To me, everything points to the transistor being blown or wired incorrectly.

Remember, if that LED (on the board, not SSR) isn't conducting (lighting up) then the transistor is not going to turn on, if the SSR is on when the transistor is off, you have a wiring problem or a transistor problem.


----------



## Ramps (6/2/14)

Thanks Edak for coming to the rescue
I have never seen any light from the installed LED whether there is power at pin 9 or not (and pin 9 seems to be doing the correct thing ... manual mode,lower temp than setting and "heat" button pushed, power at pin 9 ... when heat button pushed a second time pin 9 goes to zero volts).
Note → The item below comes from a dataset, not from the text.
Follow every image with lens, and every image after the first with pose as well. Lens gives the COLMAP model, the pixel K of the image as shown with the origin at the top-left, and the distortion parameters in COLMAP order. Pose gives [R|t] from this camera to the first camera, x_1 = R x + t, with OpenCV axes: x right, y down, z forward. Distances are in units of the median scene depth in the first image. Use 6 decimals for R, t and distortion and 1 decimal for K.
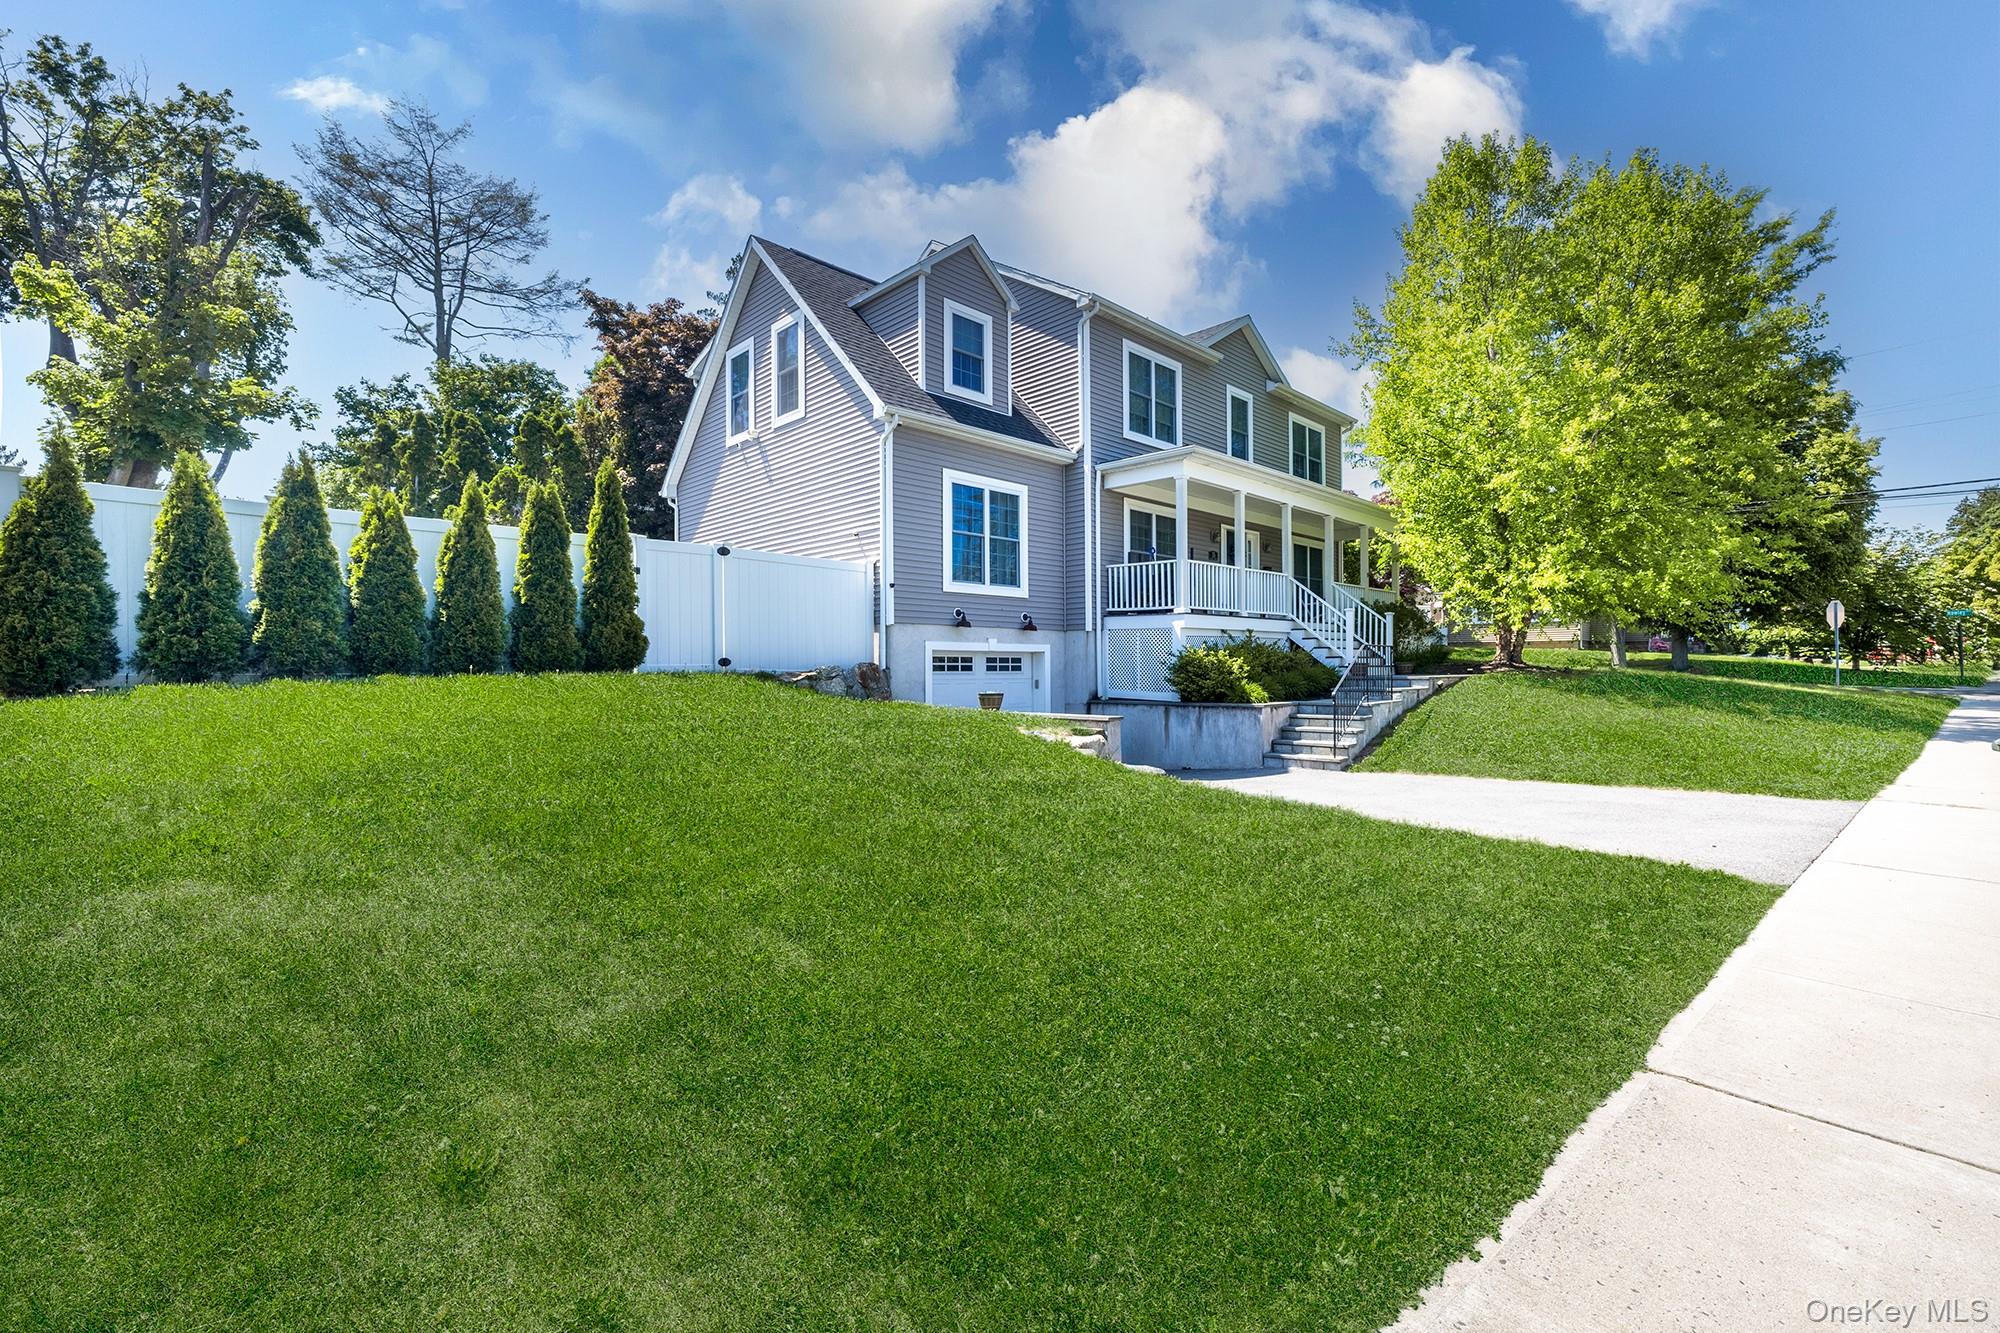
lens RADIAL K [[835.0, 0, 1000.0], [0, 835.0, 666.5], [0, 0, 1]] dist [0.001590, 0.000275]
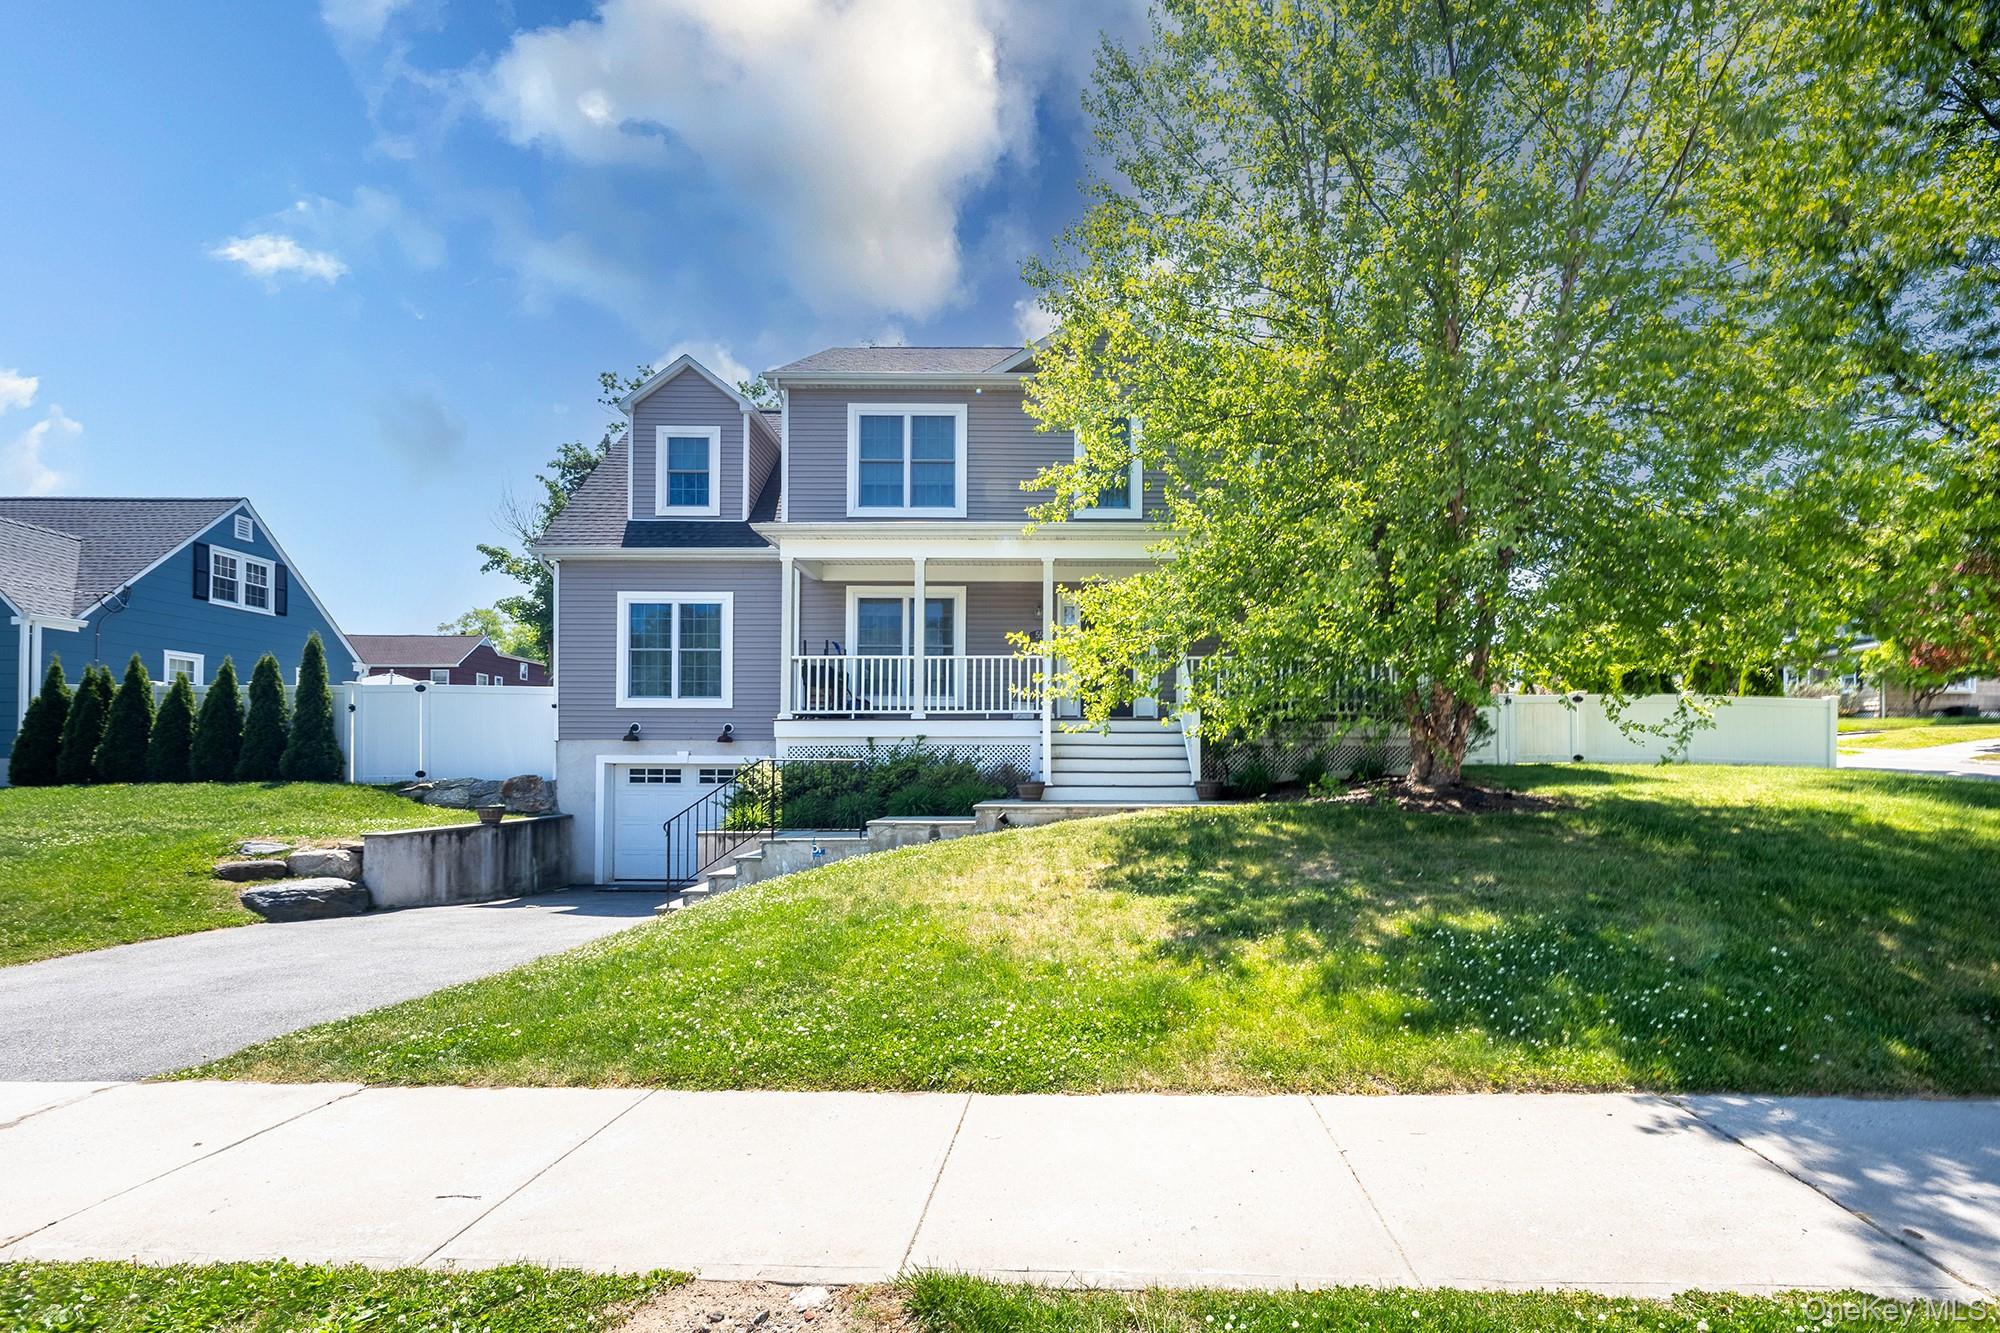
lens RADIAL K [[848.1, 0, 1000.9], [0, 848.1, 774.0], [0, 0, 1]] dist [0.000630, 0.000072]
pose [[0.722279, 0.010663, -0.691519, 0.963309], [-0.009882, 0.999938, 0.005097, -0.014510], [0.691531, 0.003152, 0.722340, 0.520176]]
Yes a the moment, when the transistor is installed ("new" one removed at the moment) the ssr led is on as soon as the power is on (might be the opposite E/C pinout as you pointed out ... and Matho discovered ... will look int that tonight)

as far as the -ve voltage at the base pin ... prob my stuff up will look into tat again tonight

checked LED and is wired up the correct way according to the +/- on the PCB

Initially no light, no heat figured it was a dicky transistor so changed it over, now no light but non-stop heat as soon as power is on to unit ...even if base pin of transistor not connected

Tonight
check pin on transistor (brand unknown so difficult to check data sheet ... all 2n2222 sheets I've seen have the same pin configuration)
check power to LED
Check LED functionality 
Then check the voltages at the transistor

Sound about right??


----------



## Ramps (6/2/14)

Success

After running thru Mathos's troubleshooting for someone who had a similar issue, it has been solved

Firstly the LED was faulty ... no LED, no current of the base of transistor

Secondly the transistor that I replaced the first one with was one of those odd ones with the emitter/collector pins the wrong way around :huh:

All good now so after a test with water on Saturday and then (if all ok) grain on Sunday ... lookout AG club here I come!


Thanks for you feedback/ideas 

especially Thanks to Matho, Edak, and Lael (for organising the pcb and electronics) for all their efforts


Cheers guys :super:

Ramps


----------



## Edak (7/2/14)

Good to hear you're in business! Enjoy the meister.


----------